→ **Problem**
Reproduce verbatim the span of the China sourcing passage that opens with the words "In its annual" and ends after "top five challenges.".

Manufacturers have been feeling the squeeze as China shifts its priorities from lower-end manufacturing to high-technology industries as part of a broader bid to upgrade its economy.

But with tariffs looming, “everybody finally woke up to the extent that ‘maybe I should face reality’,” he said. Manufacturers are increasingly worried that “the next group of tariffs would be the killer,” he said.

“Thailand, Vietnam, Malaysia and Cambodia are countries that have potential opportunities.”

In its annual “Fashion Industry Benchmarking Study” released in July, the U.S. Fashion Industry Association said while 100 percent of respondents currently source from China, around 67 percent plan to somewhat decrease their sourcing value or volume from the country over the next two years, a significant increase from 46 percent in 2017.

A study done in April and May of nearly 30 leading fashion brands, retailers, importers, and wholesalers, including some of the largest brands and retailers in the U.S, also found concerns about the trade tensions that seem to have more of an impact on decisions to shift sourcing from China.

Among respondents who plan to reduce their sourcing value or volume from China over the next two years, close to 70 percent rank the “protectionist U.S. trade policy agenda” as one of their top five challenges.

More companies plan to further diversify their production in response to the changing business and trade policy environment, especially with regard to China, and “China plus Vietnam plus many” has become an ever more popular sourcing model among respondents.

While no sourcing destination is perfect, Vietnam, China, Mexico, and members of the Dominican Republic-Central America Free Trade Agreement (CAFTA-DR) overall are regarded as the most balanced sourcing bases, giving them competitive advantages as preferred sourcing destinations.

→ **Dataset excerpt**

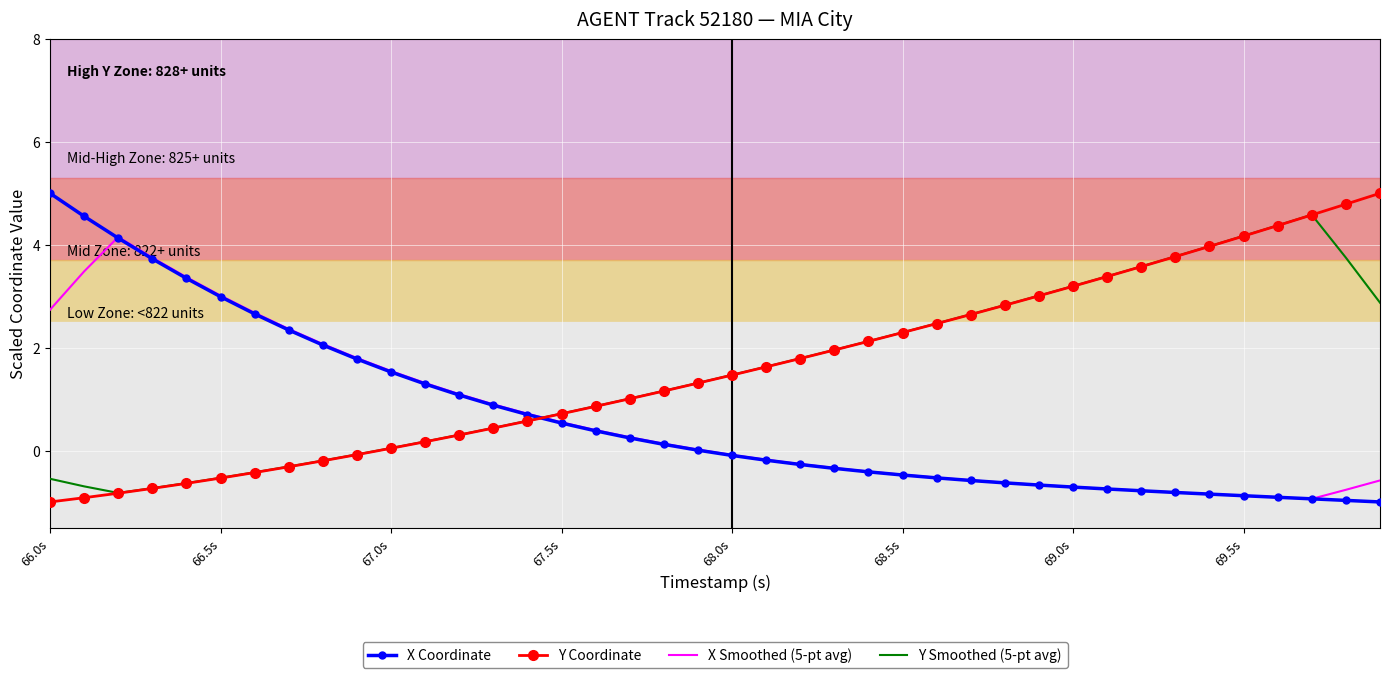

True or false: Y Smoothed (5-pt avg) and X Coordinate intersect in this chart.

True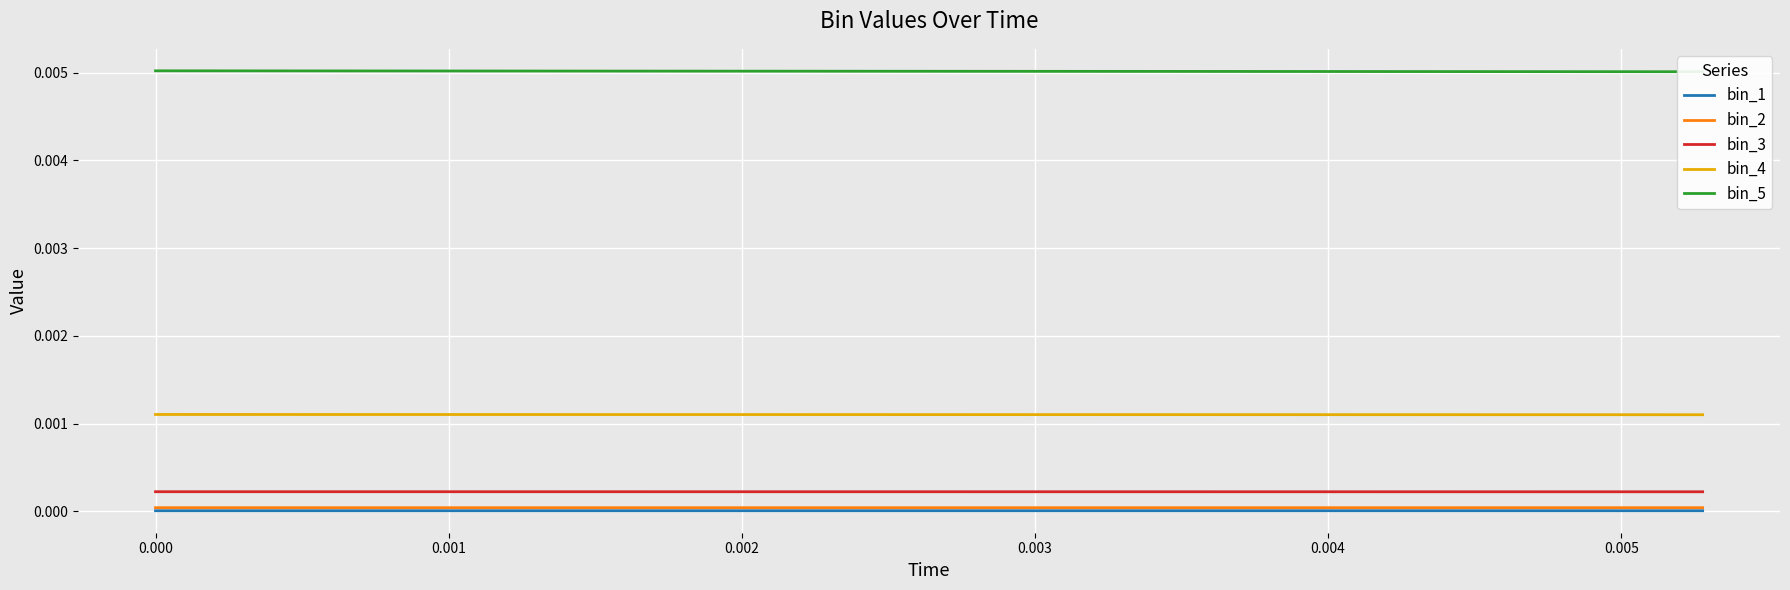

True or false: bin_3 and bin_4 intersect in this chart.

False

→ **Solution to the exercise**
In its annual “Fashion Industry Benchmarking Study” released in July, the U.S. Fashion Industry Association said while 100 percent of respondents currently source from China, around 67 percent plan to somewhat decrease their sourcing value or volume from the country over the next two years, a significant increase from 46 percent in 2017.

A study done in April and May of nearly 30 leading fashion brands, retailers, importers, and wholesalers, including some of the largest brands and retailers in the U.S, also found concerns about the trade tensions that seem to have more of an impact on decisions to shift sourcing from China.

Among respondents who plan to reduce their sourcing value or volume from China over the next two years, close to 70 percent rank the “protectionist U.S. trade policy agenda” as one of their top five challenges.